Lucen ellos abultados y polícromos turbantes, cimitarra pendiente
del lado izquierdo, puñal en su faja o cinturón, y empuñan
puntiaguda maza que descansa sobre sus hobros. Salen en medio de la
plaza y danzan por parejas, al son de bonitos y tradicionales bailes.
El gigante representa al terrible caudillo Abul-Afer, a quien los fundadores
de la Patum obligaron a danzar públicamente en la plaza, como
queriendo vengarse y reírse de la fiereza y ensañamiento
con que persiguió a sus antepasados en la época de la
reconquista.
Cuadro
sexto: Enanos Nuevos. Lo mismo que los Viejos, son añadidos e
independientes del drama La Palum. Su adición fué hecha
en la último cuarto del siglo pasado. Danzan al son de una típica
danza conocida por autonomasia por La Patum.
Séptimo
y último cuadro: El Aguila. Constituye este cuadro una esbelta
águila, cubierta su cabeza con corona real.

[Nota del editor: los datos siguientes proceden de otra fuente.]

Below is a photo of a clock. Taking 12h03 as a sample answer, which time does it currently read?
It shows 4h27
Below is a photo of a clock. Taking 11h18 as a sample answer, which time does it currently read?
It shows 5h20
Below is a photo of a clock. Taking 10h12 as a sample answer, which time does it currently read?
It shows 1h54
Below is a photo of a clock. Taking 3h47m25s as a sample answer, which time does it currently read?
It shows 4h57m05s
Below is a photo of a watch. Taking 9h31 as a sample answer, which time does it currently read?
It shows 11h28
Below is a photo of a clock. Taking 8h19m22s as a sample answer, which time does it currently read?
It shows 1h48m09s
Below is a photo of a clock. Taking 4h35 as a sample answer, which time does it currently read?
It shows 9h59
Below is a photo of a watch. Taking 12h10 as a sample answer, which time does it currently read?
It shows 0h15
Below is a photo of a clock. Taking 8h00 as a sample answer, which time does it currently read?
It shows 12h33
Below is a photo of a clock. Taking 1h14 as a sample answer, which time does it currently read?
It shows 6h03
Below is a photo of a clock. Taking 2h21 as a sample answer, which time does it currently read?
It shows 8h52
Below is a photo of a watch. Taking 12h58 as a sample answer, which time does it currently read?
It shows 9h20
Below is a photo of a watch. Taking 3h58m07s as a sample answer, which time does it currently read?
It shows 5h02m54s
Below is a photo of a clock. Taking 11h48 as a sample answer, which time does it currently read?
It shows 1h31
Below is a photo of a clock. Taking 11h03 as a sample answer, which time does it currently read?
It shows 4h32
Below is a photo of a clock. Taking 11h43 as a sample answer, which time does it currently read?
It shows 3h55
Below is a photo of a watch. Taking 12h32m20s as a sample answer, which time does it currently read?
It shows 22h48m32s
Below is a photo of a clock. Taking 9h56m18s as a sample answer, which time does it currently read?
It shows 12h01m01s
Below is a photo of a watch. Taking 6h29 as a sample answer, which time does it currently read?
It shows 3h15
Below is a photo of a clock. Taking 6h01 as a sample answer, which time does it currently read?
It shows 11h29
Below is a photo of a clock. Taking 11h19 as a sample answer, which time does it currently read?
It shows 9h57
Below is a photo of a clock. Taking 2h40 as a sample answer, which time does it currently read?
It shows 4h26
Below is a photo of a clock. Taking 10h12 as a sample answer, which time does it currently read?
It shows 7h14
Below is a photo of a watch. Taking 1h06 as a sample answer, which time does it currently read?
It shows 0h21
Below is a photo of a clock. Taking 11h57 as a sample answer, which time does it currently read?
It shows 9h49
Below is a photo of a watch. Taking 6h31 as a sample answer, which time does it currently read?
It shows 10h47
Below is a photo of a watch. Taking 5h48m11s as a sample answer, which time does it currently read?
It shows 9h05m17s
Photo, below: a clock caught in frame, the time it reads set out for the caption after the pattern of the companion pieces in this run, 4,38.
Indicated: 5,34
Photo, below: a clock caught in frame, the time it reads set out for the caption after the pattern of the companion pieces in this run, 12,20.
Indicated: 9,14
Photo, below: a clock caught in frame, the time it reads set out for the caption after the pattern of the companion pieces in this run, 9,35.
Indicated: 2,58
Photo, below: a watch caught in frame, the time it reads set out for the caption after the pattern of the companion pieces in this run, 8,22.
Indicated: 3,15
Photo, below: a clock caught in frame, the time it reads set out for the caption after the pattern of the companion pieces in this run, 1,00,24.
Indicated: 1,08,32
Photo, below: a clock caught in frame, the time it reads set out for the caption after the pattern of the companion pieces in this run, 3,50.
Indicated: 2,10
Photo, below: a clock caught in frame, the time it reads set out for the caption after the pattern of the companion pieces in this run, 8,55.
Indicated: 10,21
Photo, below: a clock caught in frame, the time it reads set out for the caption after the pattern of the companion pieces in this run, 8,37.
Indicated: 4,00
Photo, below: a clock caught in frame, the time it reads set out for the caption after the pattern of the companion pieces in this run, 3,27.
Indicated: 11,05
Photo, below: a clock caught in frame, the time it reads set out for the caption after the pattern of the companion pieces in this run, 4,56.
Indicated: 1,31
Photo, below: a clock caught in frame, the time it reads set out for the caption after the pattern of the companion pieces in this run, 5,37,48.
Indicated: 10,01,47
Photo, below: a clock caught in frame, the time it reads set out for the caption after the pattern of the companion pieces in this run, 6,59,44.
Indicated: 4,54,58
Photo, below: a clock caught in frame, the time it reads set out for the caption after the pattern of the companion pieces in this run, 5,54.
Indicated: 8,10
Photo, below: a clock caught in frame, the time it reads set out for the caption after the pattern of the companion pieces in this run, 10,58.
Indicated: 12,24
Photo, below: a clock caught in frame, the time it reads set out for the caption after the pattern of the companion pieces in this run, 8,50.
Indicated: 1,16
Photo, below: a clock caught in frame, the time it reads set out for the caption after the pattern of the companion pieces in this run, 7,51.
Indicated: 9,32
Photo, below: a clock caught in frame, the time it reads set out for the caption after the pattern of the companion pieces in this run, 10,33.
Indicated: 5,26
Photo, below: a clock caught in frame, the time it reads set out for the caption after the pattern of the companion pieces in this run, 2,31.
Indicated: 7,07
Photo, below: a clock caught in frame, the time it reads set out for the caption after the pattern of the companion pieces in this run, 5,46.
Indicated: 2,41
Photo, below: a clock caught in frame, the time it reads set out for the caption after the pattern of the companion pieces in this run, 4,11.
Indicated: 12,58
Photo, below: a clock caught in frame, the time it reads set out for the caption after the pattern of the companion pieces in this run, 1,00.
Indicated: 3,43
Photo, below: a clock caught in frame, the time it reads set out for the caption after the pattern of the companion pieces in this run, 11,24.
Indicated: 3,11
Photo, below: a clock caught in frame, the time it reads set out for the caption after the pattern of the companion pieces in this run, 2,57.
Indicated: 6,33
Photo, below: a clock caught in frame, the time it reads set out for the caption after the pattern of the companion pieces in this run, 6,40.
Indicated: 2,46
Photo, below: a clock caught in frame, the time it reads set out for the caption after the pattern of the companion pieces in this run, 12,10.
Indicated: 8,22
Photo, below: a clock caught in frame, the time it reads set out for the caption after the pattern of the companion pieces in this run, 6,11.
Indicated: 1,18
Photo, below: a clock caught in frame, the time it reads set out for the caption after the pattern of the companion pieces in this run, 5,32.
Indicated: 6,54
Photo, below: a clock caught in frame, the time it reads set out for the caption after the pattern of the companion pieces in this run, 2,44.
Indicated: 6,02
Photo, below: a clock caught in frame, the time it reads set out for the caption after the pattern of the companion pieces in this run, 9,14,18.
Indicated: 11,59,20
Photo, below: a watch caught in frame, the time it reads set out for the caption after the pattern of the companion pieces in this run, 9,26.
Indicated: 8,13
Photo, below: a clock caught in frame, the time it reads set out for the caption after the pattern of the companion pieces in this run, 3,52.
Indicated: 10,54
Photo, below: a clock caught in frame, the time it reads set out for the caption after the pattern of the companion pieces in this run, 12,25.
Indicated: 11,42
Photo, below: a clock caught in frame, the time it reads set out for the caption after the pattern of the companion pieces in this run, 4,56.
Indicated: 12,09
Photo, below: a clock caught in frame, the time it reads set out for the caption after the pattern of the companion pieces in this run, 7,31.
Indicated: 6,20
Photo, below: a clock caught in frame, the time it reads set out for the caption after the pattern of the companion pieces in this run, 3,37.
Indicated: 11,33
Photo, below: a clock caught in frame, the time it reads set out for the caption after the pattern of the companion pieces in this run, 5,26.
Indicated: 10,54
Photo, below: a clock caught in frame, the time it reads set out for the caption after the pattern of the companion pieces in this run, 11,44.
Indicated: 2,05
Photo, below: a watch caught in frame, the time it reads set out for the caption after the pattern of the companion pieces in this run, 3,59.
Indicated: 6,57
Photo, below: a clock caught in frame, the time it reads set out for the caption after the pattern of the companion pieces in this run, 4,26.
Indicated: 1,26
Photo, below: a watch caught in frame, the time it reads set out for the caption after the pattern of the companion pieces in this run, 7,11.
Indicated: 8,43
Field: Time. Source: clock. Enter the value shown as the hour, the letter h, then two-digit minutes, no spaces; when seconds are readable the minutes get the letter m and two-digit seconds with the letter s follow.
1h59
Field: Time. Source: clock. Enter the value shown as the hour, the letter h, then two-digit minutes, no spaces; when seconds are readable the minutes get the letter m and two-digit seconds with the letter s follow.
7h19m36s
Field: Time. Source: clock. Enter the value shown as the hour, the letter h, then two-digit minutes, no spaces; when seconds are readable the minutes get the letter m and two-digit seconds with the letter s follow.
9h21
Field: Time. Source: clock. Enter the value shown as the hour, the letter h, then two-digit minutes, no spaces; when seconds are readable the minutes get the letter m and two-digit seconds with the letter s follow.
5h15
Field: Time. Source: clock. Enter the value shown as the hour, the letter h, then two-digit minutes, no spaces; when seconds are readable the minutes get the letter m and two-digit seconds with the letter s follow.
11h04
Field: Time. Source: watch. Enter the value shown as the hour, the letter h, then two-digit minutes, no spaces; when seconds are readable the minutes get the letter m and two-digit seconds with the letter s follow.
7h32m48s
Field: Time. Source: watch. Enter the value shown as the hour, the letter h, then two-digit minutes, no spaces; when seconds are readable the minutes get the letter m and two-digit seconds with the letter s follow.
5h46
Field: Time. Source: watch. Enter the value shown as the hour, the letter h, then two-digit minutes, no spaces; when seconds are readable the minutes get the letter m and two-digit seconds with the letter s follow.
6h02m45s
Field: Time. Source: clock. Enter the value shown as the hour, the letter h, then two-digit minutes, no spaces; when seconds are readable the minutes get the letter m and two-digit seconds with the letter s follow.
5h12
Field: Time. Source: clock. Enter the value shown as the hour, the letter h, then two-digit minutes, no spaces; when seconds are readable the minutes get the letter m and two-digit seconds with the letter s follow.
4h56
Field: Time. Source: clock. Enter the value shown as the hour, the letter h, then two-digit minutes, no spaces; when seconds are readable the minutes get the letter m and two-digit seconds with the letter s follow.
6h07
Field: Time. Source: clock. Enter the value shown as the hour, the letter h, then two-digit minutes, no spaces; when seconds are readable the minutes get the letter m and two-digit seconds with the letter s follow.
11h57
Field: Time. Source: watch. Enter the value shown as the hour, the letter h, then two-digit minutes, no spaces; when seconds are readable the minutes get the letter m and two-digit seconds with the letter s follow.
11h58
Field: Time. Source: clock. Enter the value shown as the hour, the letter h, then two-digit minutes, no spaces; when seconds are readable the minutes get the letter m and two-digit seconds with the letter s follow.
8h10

Los tres hombres
encargados de su manejo llevan vistosos y bonitos trajes. En medio de
la plaza empieza con rítmica armonía su hermosa danza,
que verifica al compás de una música solemne y magnífica,
que se dice data de la fecha de la institución del drama. La
multitud, ante este cuadro, cesa en su algazara y gritos, y contempla
silenciosa y emocionada los lentos y acompasados movimientos y evoluciones
de tan típico como elegante aguilucho. Esta águila representa
el poder Real, y los Concelleres bergadanes que instituyeron La Patum
quisieron hacer patente con ella la majestad del Rey Don Juan I, el
Cazador, que también es conocido por el Amador de la gentileza,
por ser el fundador de los juegos florales, y demostrarle la gratitud
que por él sentían, y que Berga, al amparo de la corona
real y bajo el dulce dominio de sus reyes, vive tranquila y magestuosa,
sin miedo ni temor de ninguna clase, y contenta y satisfecha de haber
sido redimida del poder de los señores feudales, pasando definitivamente
a formar parte de la Corona en el mes de septiembre de 1393, obteniendo
con ello la antigua Villa de Berga su libertad y autonomía.
Terminando
va el drama, la banda de música rompe con los sones de la jota
aragonesa y el público de la plaza baila a este són con
frenéticos y delirantes compases, acompañados de ensordecedora
gritería.
Tanto
el jueves de Corpus como el siguiente domingo, cuando el Ayuntamiento
entra y sale de los oficios reiligiosos, se celebra en la propia plaza
un simulacro de Patum, y por la tarde todos los personajes del drama,
van al frente de la procesión: gigantes, diablos, mulaguita,
Aguila, etc.
Dicen
los bergadanes, que sus convecinos esparcidos por el mundo, oyen el
día de Corpus los broncos sonidos del atabal. El año pasado,
por medio de radiotelefonía, iba a ser en un hecho real lo que
se consideraba como un hipérbole, haciendo posible aquel dicho,
que de suposición espiritual que era, pasaba a ser realidad.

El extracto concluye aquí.